What follows is the assignment of each of these indicators to components of an SQL query. The table below shows the result of this process. The combination and presence of these indicators are combined into a final weighting for each component, namely Low, Medium or High.

Complexity scoring

| Component | Data Complexity | By | Cognitive Complexity | By | |-----------------------------|-----------------|---------------|----------------------|-------------------------------| | Clause:SELECT | Low | D1-A, D2-D | Low | C1, C6, C9-B, C10 | | Clause:FROM | Medium | D1-B, D2-D | Low | C3, C7, C9-A, C10 | | Clause:JOIN | Medium | D1-C, D2-F | Medium | C2, C3, C7, C9-B, C10 | | Clause:WHERE | High | D1-C, D2-C/D | Medium | C2, C6, C9-B, C10 | | Clause:GROUP BY | High | D1-C, D2-D/E | High | C2, C4, C5, C9-B, C10 | | Clause:HAVING | Medium | D1-A, D2-D | High | C2, C4, C5, C9-C, C10 | | Clause:ORDER BY | Low | D1-C, D2-D/E | Medium | C6, C9-B, C10 | | Clause:LIMIT | Low | D1-A, D2-B | Low | C9-A | | Clause:OFFSET | Low | D1-A, D2-B | Low | C9-A | | Expression:Table | Medium | D1-B, D2-A | Medium | C9-A, C10 | | Expression:Column | Medium | D1-B, D2-A | Medium | C6, C9-A, C10 | | Expression:String | Low | D1-A, D2-A | Low | C6, C9-A | | Expression:Number | Low | D1-A, D2-A | Low | C6, C9-A | | Expression:Null | Low | D1-A, D2-A | Low | C6, C9-A | | Expression:Star | Low | D1-A, D2-A | Low | C1, C9-A | | Expression:Unary | Low | D1-A, D2-A | Medium | C2, C6, C9-A | | Expression:Binary | Low | D1-A, D2-A | Medium | C2, C6, C9-B | | Expression:Function | High | D1-B, D2-D | Medium | C6, C9-A, C11 | | Expression:List | Low | D1-C, D2-A | Low | C6, C9-C | | Expression:Agg-Function | High | D1-B, D2-F | High | C4, C5, C9-A, C10, C11 | | Operator | Low | D1-C, D2-A | Medium | C2, C6, C9-B | | Emergent:Cycle | Medium | D1-B, D2-F | High | C2, C3, C9-C, C10 | | Emergent:Mixed-Style | None | D1-A, D2-A | Medium | C9-C | | Emergent:Subquery | High | D1-C, D2-F | High | C1, C2, C3, C7, C8, C9-C, C10 | | Emergent:Variety | None | D1-A, D2-A | Medium | C9-C |

Calculation

Each query that passes through SQompLexity is parsed into an Abstract Syntax Tree (AST), which provides the backbone of the algorithm that sums up the weights. Each query is traversed fully (including subqueries), and the scores are summed to result in a final SQompLexity score for any given SQL query.

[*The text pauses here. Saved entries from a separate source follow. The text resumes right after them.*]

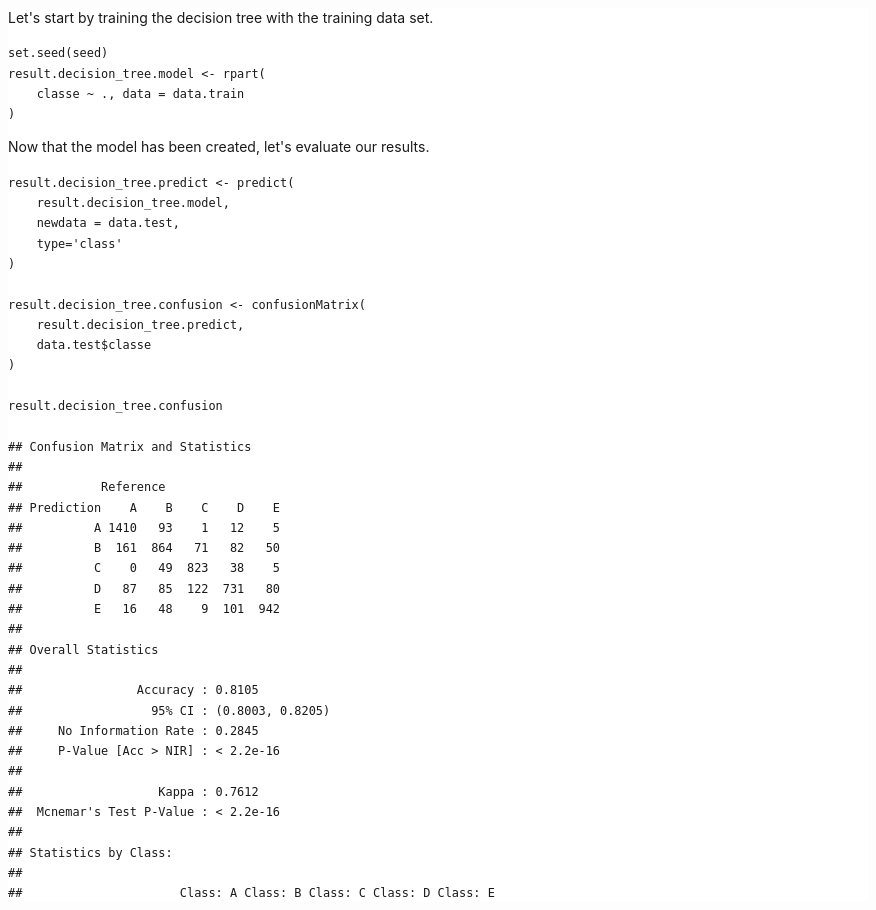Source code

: Let's start by training the decision tree with the training data set.

    set.seed(seed)
    result.decision_tree.model <- rpart(
        classe ~ ., data = data.train
    )

Now that the model has been created, let's evaluate our results.

    result.decision_tree.predict <- predict(
        result.decision_tree.model,
        newdata = data.test,
        type='class'
    )

    result.decision_tree.confusion <- confusionMatrix(
        result.decision_tree.predict,
        data.test$classe
    )

    result.decision_tree.confusion

    ## Confusion Matrix and Statistics
    ## 
    ##           Reference
    ## Prediction    A    B    C    D    E
    ##          A 1410   93    1   12    5
    ##          B  161  864   71   82   50
    ##          C    0   49  823   38    5
    ##          D   87   85  122  731   80
    ##          E   16   48    9  101  942
    ## 
    ## Overall Statistics
    ##                                           
    ##                Accuracy : 0.8105          
    ##                  95% CI : (0.8003, 0.8205)
    ##     No Information Rate : 0.2845          
    ##     P-Value [Acc > NIR] : < 2.2e-16       
    ##                                           
    ##                   Kappa : 0.7612          
    ##  Mcnemar's Test P-Value : < 2.2e-16       
    ## 
    ## Statistics by Class:
    ## 
    ##                      Class: A Class: B Class: C Class: D Class: E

The numerical weights for each of groups are like so:

| Category | Numerical Score | |----------------------|---------------------| | Data Complexity | 50% | | Cognitive Complexity | 50% | | | | | Low | 1.0 | | Medium | 1.25 | | High | 1.5 |

The equal contribution of both Data Complexity and Cognitive Complexity is arbitrary, and research could still be done to develop a distribution that more fairly approaches a general sense of complexity.

Similarly, the weights of Low, Medium and High are set to some sensible defaults. It is necessary though for all weights to be greater than or equal to 1, since multiplication may take place during the algorithm.

Project Origin

This is a product of my master's thesis on complexity progression and correlations on Stack Overflow. For this study, I have developed an SQL complexity metric to be used on question and answer data from Stack Overflow.